Kampung itu Obat

Instrumen dawai mengiri sarasehan budaya, kampungku uripku di hamur dieng kampung cempluk. (Terata/Fahruroji).

Terakota.id–Kini kampung-kampung bergeliat. Mereka yang telah lama dipunggungi pembangunan kota, berupaya menata diri. Kampung-kampung mengorganisir diri untuk menunjukkan keberadaannya. Bahwa kampung, bukanlah tumpukan rumah tanpa jiwa, budaya, dan sejarah. Bukan pula sekian kelokan gang-gang sempit dengan selokan mampat dan bau. Kampung juga tak berkenan lagi dicap sebagai sarang kriminalitas dan persoalan. Singkatnya, kampung menantang pelabelan negatif selama ini.
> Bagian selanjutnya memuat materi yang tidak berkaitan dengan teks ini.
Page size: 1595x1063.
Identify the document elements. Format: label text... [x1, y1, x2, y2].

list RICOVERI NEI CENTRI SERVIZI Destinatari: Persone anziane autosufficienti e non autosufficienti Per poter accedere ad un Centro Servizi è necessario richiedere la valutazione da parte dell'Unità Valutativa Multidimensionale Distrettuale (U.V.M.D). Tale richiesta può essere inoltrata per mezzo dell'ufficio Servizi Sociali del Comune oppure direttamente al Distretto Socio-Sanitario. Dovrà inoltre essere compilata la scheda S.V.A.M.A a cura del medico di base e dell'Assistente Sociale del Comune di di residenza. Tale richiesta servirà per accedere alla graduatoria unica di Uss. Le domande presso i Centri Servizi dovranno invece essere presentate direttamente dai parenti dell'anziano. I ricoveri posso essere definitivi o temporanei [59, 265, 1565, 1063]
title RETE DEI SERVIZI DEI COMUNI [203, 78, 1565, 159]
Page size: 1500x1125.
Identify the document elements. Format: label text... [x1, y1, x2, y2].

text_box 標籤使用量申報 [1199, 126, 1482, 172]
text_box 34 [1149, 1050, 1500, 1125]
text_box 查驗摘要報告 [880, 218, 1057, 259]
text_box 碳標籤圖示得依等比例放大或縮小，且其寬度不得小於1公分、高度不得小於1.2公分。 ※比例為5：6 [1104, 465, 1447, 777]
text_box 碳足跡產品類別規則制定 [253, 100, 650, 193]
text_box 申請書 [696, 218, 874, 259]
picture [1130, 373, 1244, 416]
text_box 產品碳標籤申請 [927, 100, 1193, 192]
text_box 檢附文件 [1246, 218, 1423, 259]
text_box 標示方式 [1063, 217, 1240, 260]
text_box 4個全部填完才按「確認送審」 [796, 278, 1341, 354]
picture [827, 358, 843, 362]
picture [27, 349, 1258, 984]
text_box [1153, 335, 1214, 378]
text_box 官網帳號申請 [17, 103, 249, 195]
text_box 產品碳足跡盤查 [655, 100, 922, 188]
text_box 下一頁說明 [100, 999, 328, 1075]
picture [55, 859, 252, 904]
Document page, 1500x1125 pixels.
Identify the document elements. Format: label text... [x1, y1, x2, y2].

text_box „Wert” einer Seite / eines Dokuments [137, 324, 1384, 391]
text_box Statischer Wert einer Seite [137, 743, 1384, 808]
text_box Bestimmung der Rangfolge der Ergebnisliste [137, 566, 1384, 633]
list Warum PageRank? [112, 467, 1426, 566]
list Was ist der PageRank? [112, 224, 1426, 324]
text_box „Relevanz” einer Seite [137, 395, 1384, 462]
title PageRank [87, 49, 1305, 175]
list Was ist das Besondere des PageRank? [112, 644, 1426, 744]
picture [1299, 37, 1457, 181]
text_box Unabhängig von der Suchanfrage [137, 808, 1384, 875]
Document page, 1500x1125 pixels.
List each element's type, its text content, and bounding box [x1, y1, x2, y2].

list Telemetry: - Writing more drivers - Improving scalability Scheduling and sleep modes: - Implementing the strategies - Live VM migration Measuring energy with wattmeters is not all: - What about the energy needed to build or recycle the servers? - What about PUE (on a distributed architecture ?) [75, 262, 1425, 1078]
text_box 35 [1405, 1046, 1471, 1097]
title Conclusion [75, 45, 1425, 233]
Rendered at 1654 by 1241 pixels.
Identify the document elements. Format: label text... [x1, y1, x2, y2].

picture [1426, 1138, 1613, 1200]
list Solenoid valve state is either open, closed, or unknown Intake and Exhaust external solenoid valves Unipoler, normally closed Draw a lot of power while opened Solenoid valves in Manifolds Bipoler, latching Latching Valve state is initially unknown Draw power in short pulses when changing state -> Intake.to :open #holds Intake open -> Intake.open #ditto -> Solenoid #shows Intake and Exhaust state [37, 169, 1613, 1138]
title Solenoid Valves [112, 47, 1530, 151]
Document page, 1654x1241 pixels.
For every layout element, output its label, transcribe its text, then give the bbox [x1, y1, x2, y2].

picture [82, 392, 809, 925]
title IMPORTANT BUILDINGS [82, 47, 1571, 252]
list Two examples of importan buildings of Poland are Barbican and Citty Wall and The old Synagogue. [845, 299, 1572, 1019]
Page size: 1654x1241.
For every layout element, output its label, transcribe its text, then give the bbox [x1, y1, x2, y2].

Beberapa waktu lalu diadakan acara bedah buku Meniti Arus Lokal-Global: Jejaring Budaya Kampung, di Malang, tepatnya di Kedai Kopi Tani Kecamatan Dau. Buku ditulis bersama sejumlah pembakti kampung dan tergabung di komunitas Jaringan Kampung Nusantara (Japung). Melani Budianta dan Dhita Hapsarani dari Direktorat Riset dan Pengabdian Masyarakat Universitas Indonesia menjadi editor buku. Kampung di dalam buku ini tidak terbatas pada artian “kampung kota”. Melainkan, juga memasukkan kampung sebagai bagian lebih kecil dari desa.

Melani Budianta, salah satu pembicara, mengatakan bahwa kampung bisa menjadi obat bagi kota yang tengah sakit. Kota menderita komplikasi. Diantaranya akibat fundamentalisme ekonomi dan identitas. Kota, katanya, disesaki gempuran kebencian dan kultur transaksional yang ekonomis semata. Kampung yang sepanjang sejarahnya telah dicap negatif, bagi Melani, justru dapat menjadi penawar. Masalah perkotaan seperti keterasingan, kesepian, persaingan, dan jegal menjegal, akan dapat diurai dengan menghidupkan denyut kearifan kampung.

Apa yang dituturkan Melani dan disampaikan buku tersebut menarik sekaligus menyimpan tantangan. Menarik, karena kampung telah berani tampil dan keluar dari kungkungan konotasi negatif. Sedangkan tantangannya adalah, benarkah ia dapat menjadi obat bagi kota yang sakit sebagaimana disampaikan Melani?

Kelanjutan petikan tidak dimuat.